__Saved entries__.

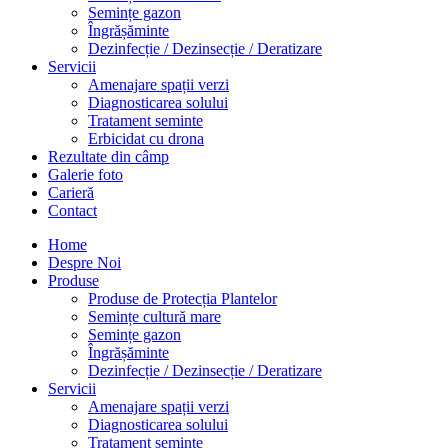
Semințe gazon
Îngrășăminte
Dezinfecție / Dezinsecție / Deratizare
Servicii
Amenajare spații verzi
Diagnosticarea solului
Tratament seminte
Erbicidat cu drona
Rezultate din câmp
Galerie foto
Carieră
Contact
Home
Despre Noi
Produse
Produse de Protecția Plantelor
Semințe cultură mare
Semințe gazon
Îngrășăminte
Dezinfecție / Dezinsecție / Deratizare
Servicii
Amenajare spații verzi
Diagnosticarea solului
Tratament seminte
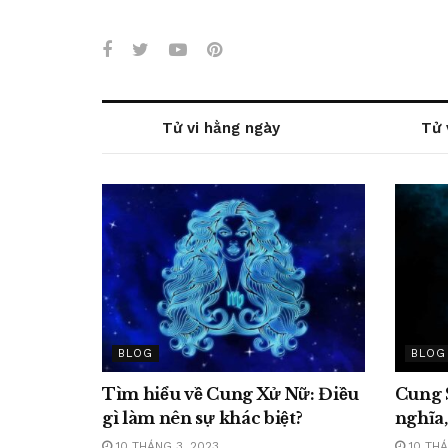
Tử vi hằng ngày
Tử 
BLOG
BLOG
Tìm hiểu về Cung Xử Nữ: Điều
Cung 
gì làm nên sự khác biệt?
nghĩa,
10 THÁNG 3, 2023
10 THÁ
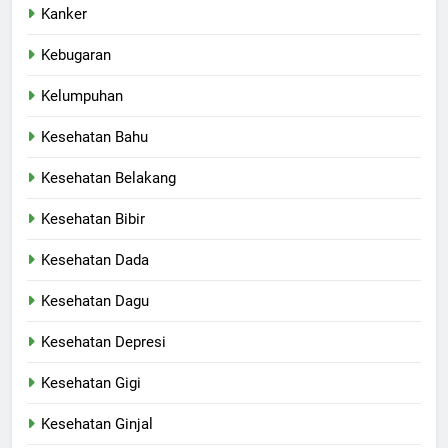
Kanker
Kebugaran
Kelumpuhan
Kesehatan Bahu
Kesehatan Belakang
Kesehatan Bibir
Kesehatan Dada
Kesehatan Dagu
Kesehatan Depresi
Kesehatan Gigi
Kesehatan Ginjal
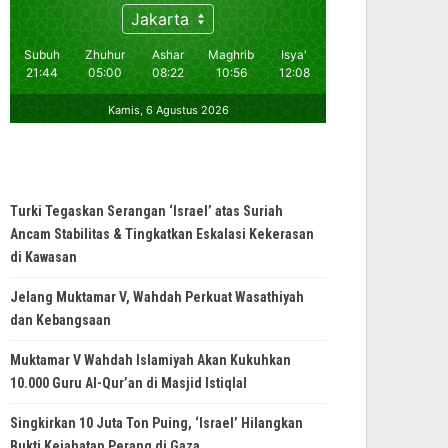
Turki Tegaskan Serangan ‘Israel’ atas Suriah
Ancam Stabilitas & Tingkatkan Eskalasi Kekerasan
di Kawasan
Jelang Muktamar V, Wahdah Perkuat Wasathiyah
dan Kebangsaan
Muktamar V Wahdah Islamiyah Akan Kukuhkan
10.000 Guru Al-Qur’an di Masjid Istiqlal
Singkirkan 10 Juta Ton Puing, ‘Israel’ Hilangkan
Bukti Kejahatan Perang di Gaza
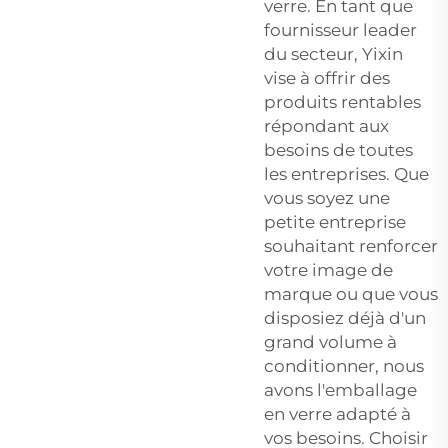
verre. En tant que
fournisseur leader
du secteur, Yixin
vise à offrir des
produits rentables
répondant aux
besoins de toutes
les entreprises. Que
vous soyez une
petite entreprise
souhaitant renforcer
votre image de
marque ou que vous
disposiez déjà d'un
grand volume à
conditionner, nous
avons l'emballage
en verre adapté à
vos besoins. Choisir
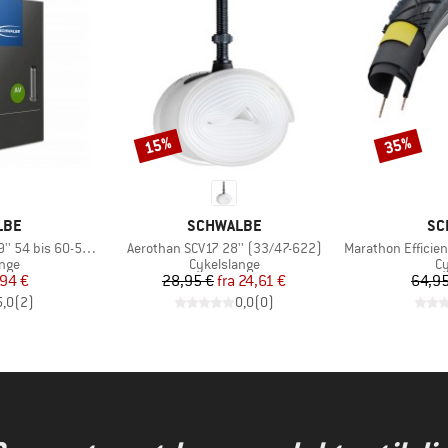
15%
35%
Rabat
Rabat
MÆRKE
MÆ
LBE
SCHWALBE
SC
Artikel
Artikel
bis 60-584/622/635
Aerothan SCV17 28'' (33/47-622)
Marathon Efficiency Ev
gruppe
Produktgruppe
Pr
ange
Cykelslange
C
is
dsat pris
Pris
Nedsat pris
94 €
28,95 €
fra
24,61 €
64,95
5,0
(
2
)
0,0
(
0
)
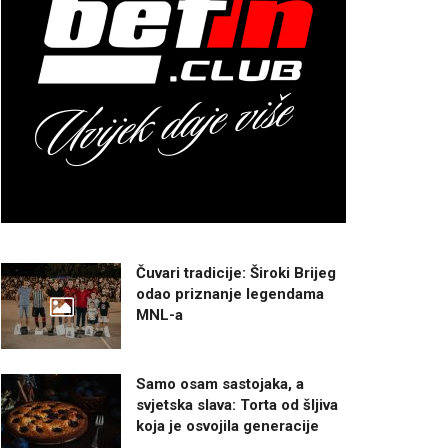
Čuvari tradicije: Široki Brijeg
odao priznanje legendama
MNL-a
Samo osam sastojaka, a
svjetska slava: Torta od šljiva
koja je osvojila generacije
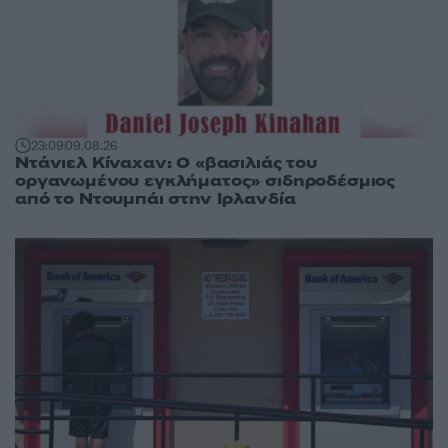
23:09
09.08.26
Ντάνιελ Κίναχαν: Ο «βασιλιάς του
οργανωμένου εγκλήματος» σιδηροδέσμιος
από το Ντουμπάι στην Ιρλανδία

__Problem__. Please show every line above that includes the word "Kesehatan".

__Exercise response__.
Kesehatan Bahu
Kesehatan Belakang
Kesehatan Bibir
Kesehatan Dada
Kesehatan Dagu
Kesehatan Depresi
Kesehatan Gigi
Kesehatan Ginjal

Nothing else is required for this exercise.